CRESP: Towards Optimal Resource Provisioning for MapReduce Computing in Public Clouds
Running MapReduce programs in the cloud introduces this unique problem: how to optimize resource provisioning to minimize the monetary cost or job finish time for a specific job? We study the whole process of MapReduce processing and build up a cost function that explicitly models the relationship among the time cost, the amount of input data, the available system resources (Map and Reduce slots), and the complexity of the Reduce function for the target MapReduce job. The model parameters can be learned from test runs. Based on this cost function, we can solve a number of decision problems, such as the optimal amount of resources that can minimize monetary cost within a job finish deadline, minimize time cost under a certain monetary budget, or find the optimal tradeoffs between time and monetary costs.
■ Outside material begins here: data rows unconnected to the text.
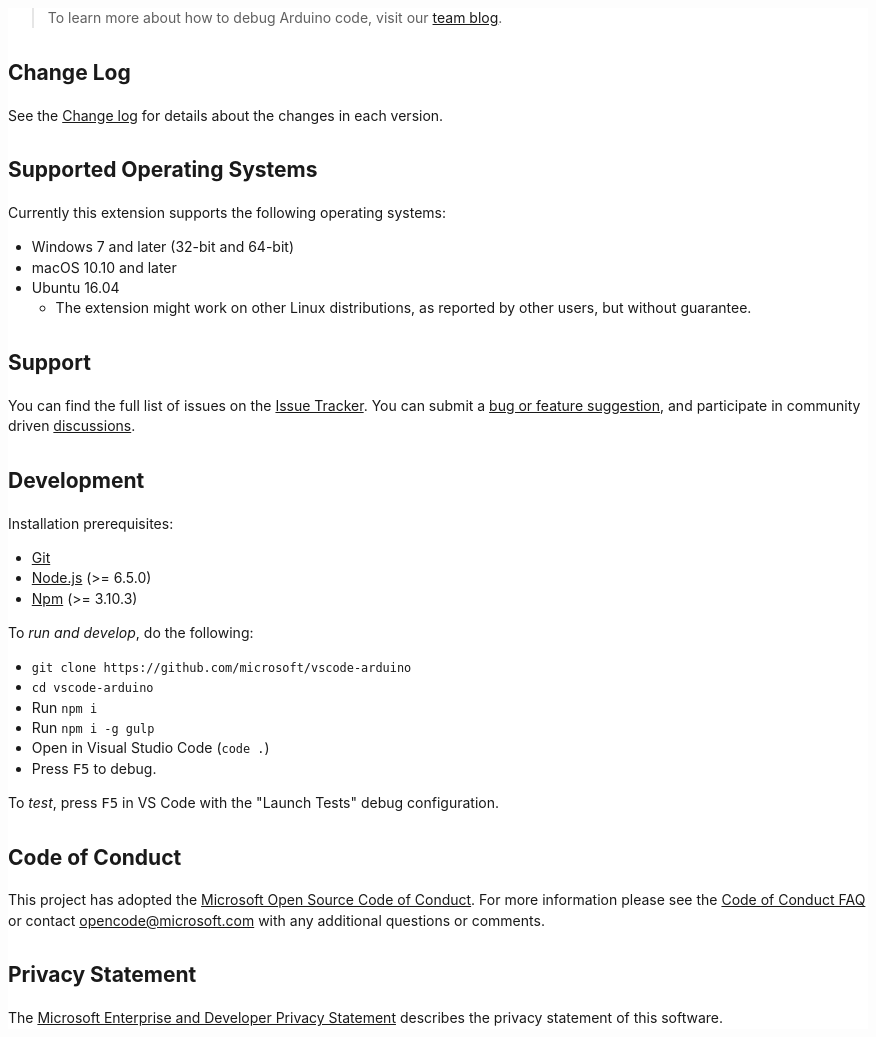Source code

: > To learn more about how to debug Arduino code, visit our [team blog](https://blogs.msdn.microsoft.com/iotdev/2017/05/27/debug-your-arduino-code-with-visual-studio-code/).

## Change Log
See the [Change log](https://github.com/Microsoft/vscode-arduino/blob/master/CHANGELOG.md) for details about the changes in each version.

## Supported Operating Systems
Currently this extension supports the following operating systems:

- Windows 7 and later (32-bit and 64-bit)
- macOS 10.10 and later
- Ubuntu 16.04
  - The extension might work on other Linux distributions, as reported by other users, but without guarantee.

## Support
You can find the full list of issues on the [Issue Tracker](https://github.com/Microsoft/vscode-arduino/issues). You can submit a [bug or feature suggestion](https://github.com/Microsoft/vscode-arduino/issues/new), and participate in community driven [discussions](https://gitter.im/Microsoft/vscode-arduino).

## Development

Installation prerequisites:

- [Git](https://git-scm.com/)
- [Node.js](https://nodejs.org/) (>= 6.5.0)
- [Npm](https://www.npmjs.com/) (>= 3.10.3)

To *run and develop*, do the following:
- `git clone https://github.com/microsoft/vscode-arduino`
- `cd vscode-arduino`
- Run `npm i`
- Run `npm i -g gulp`
- Open in Visual Studio Code (`code .`)
- Press <kbd>F5</kbd> to debug.

To *test*, press <kbd>F5</kbd> in VS Code with the "Launch Tests" debug configuration.

## Code of Conduct
This project has adopted the [Microsoft Open Source Code of Conduct](https://opensource.microsoft.com/codeofconduct). For more information please see the [Code of Conduct FAQ](https://opensource.microsoft.com/codeofconduct/faq/#howadopt) or contact opencode@microsoft.com with any additional questions or comments.

## Privacy Statement
The [Microsoft Enterprise and Developer Privacy Statement](https://www.microsoft.com/en-us/privacystatement/EnterpriseDev/default.aspx) describes the privacy statement of this software.
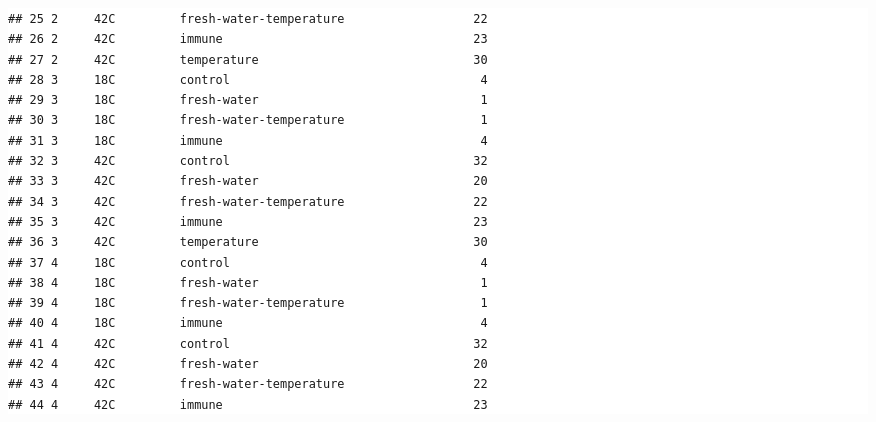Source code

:     ## 25 2     42C         fresh-water-temperature                  22
    ## 26 2     42C         immune                                   23
    ## 27 2     42C         temperature                              30
    ## 28 3     18C         control                                   4
    ## 29 3     18C         fresh-water                               1
    ## 30 3     18C         fresh-water-temperature                   1
    ## 31 3     18C         immune                                    4
    ## 32 3     42C         control                                  32
    ## 33 3     42C         fresh-water                              20
    ## 34 3     42C         fresh-water-temperature                  22
    ## 35 3     42C         immune                                   23
    ## 36 3     42C         temperature                              30
    ## 37 4     18C         control                                   4
    ## 38 4     18C         fresh-water                               1
    ## 39 4     18C         fresh-water-temperature                   1
    ## 40 4     18C         immune                                    4
    ## 41 4     42C         control                                  32
    ## 42 4     42C         fresh-water                              20
    ## 43 4     42C         fresh-water-temperature                  22
    ## 44 4     42C         immune                                   23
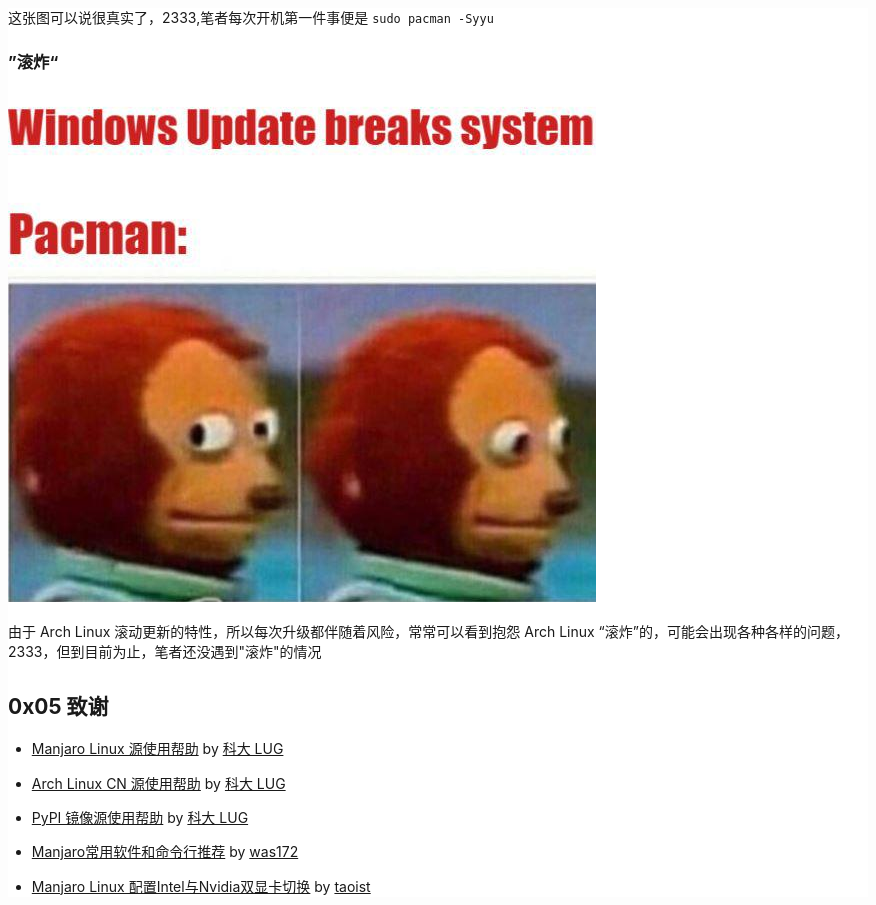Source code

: 这张图可以说很真实了，2333,笔者每次开机第一件事便是 `sudo pacman -Syyu`

### ”滚炸“

![趣闻_2](/Image/posts/Manjaro/005.jpg)

由于 Arch Linux 滚动更新的特性，所以每次升级都伴随着风险，常常可以看到抱怨 Arch Linux “滚炸”的，可能会出现各种各样的问题，2333，但到目前为止，笔者还没遇到"滚炸"的情况

## 0x05 致谢

- [Manjaro Linux 源使用帮助](http://mirrors.ustc.edu.cn/help/manjaro.html) by [科大 LUG](https://lug.ustc.edu.cn/wiki/)

- [Arch Linux CN 源使用帮助](http://mirrors.ustc.edu.cn/help/archlinuxcn.html) by [科大 LUG](https://lug.ustc.edu.cn/wiki/)

- [PyPI 镜像源使用帮助](http://mirrors.ustc.edu.cn/help/pypi.html) by [科大 LUG](https://lug.ustc.edu.cn/wiki/)

- [Manjaro常用软件和命令行推荐](https://blog.csdn.net/was172/article/details/82826607) by [was172](https://blog.csdn.net/was172)

- [Manjaro Linux 配置Intel与Nvidia双显卡切换](https://mtaoist.me/2018/03/19/Bumblebee/) by [taoist](https://mtaoist.me/)

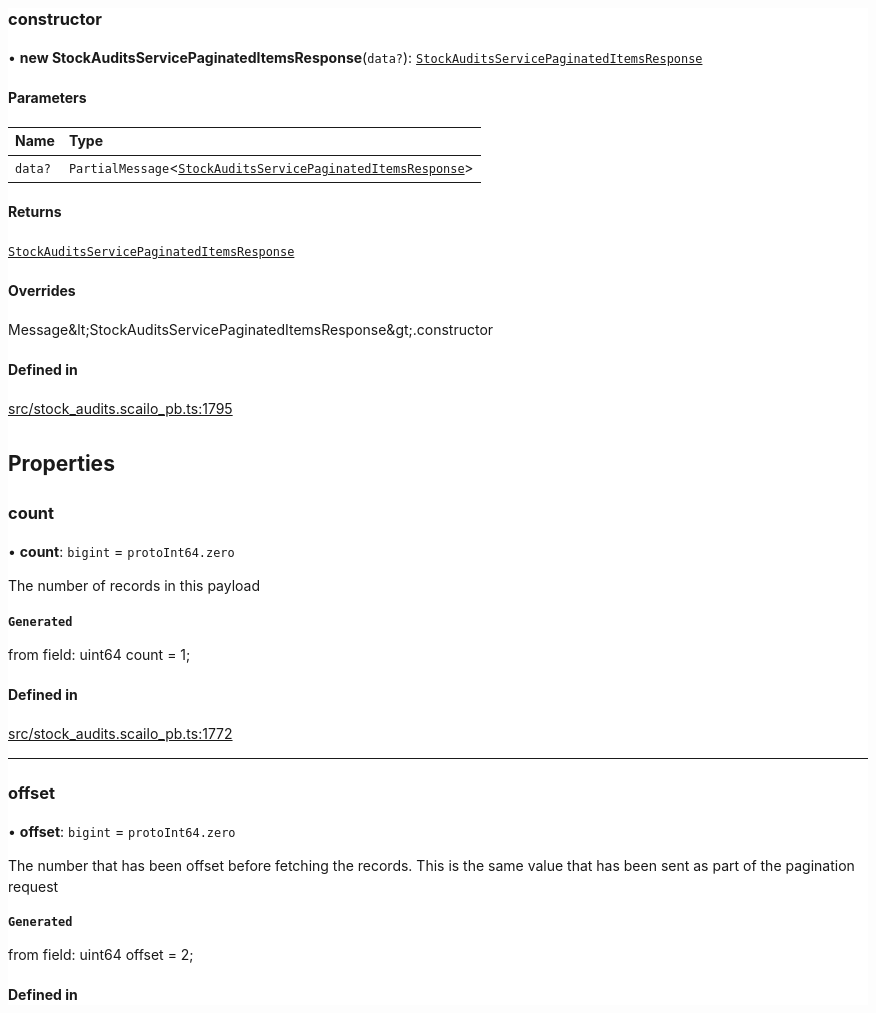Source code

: ### constructor

• **new StockAuditsServicePaginatedItemsResponse**(`data?`): [`StockAuditsServicePaginatedItemsResponse`](StockAuditsServicePaginatedItemsResponse.md)

#### Parameters

| Name | Type |
| :------ | :------ |
| `data?` | `PartialMessage`\<[`StockAuditsServicePaginatedItemsResponse`](StockAuditsServicePaginatedItemsResponse.md)\> |

#### Returns

[`StockAuditsServicePaginatedItemsResponse`](StockAuditsServicePaginatedItemsResponse.md)

#### Overrides

Message\&lt;StockAuditsServicePaginatedItemsResponse\&gt;.constructor

#### Defined in

[src/stock_audits.scailo_pb.ts:1795](https://github.com/scailo/ts-sdk/blob/c10a36b57201dfa5903d4b53efa1e62aa6208936/src/stock_audits.scailo_pb.ts#L1795)

## Properties

### count

• **count**: `bigint` = `protoInt64.zero`

The number of records in this payload

**`Generated`**

from field: uint64 count = 1;

#### Defined in

[src/stock_audits.scailo_pb.ts:1772](https://github.com/scailo/ts-sdk/blob/c10a36b57201dfa5903d4b53efa1e62aa6208936/src/stock_audits.scailo_pb.ts#L1772)

___

### offset

• **offset**: `bigint` = `protoInt64.zero`

The number that has been offset before fetching the records. This is the same value that has been sent as part of the pagination request

**`Generated`**

from field: uint64 offset = 2;

#### Defined in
Experimental results show that the proposed approach performs well on a number of sample MapReduce programs in both the in-house cluster and Amazon EC2. We also conducted a variance analysis on different components of the MapReduce workflow to show the possible sources of modeling error. Our optimization results show that with the proposed approach we can save a significant amount of time and money, compared to randomly selected settings.
Powers, J. L.,
& Tian, F.
(2014). CRESP: Towards Optimal Resource Provisioning for MapReduce Computing in Public Clouds. IEEE Transactions on Parallel and Distributed Systems, 25 (6), 1403-1412.